[The Social Cancer by Jose Rizal]@TWC D-Link book
The Social Cancer

CHAPTER XXV
13/20

Plans will remain plans, abuses will still be abuses, and the satisfied ministry will sleep in peace in spite of everything.

Moreover, if perchance there does come into a high place a person with great and generous ideas, he will begin to hear, while behind his back he is considered a fool, 'Your Excellency does not know the country, your Excellency does not understand the character of the Indians, your Excellency is going to ruin them, your Excellency will do well to trust So-and-so,' and his Excellency in fact does not know the country, for he has been until now stationed in America, and besides that, he has all the shortcomings and weaknesses of other men, so he allows himself to be convinced.

His Excellency also remembers that to secure the appointment he has had to sweat much and suffer more, that he holds it for only three years, that he is getting old and that it is necessary to think, not of quixotisms, but of the future: a modest mansion in Madrid, a cozy house in the country, and a good income in order to live in luxury at the capital--these are what he must look for in the Philippines.

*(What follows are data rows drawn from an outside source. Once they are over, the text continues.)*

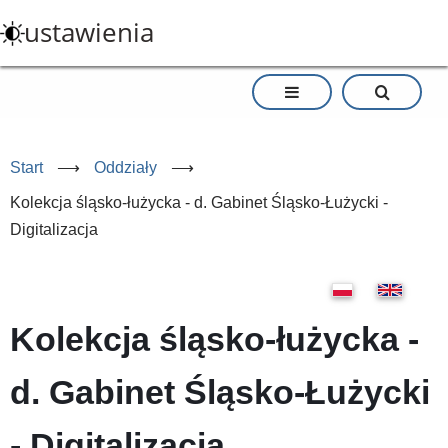
Przejdź
ustawienia
do
treści
Start
⟶
Oddziały
⟶
Kolekcja śląsko-łużycka - d. Gabinet Śląsko-Łużycki -
Digitalizacja
Kolekcja śląsko-łużycka -
d. Gabinet Śląsko-Łużycki
- Digitalizacja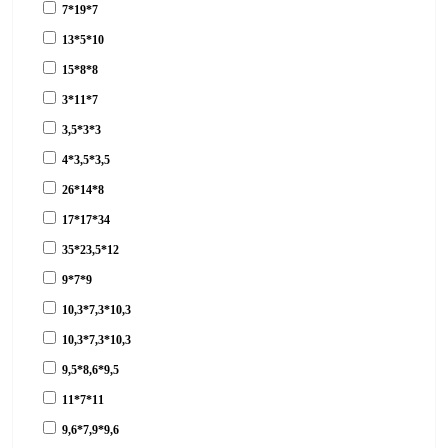
7*19*7
13*5*10
15*8*8
3*11*7
3,5*3*3
4*3,5*3,5
26*14*8
17*17*34
35*23,5*12
9*7*9
10,3*7,3*10,3
10,3*7,3*10,3
9,5*8,6*9,5
11*7*11
9,6*7,9*9,6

Let us not ask for miracles, let us not ask that he who comes as an outsider to make his fortune and go away afterwards should interest himself in the welfare of the country.

What matters to him the gratitude or the curses of a people whom he does not know, in a country where he has no associations, where he has no affections?
Fame to be sweet must resound in the ears of those we love, in the atmosphere of our home or of the land that will guard our ashes; we wish that fame should hover over our tomb to warm with its breath the chill of death, so that we may not be completely reduced to nothingness, that something of us may survive.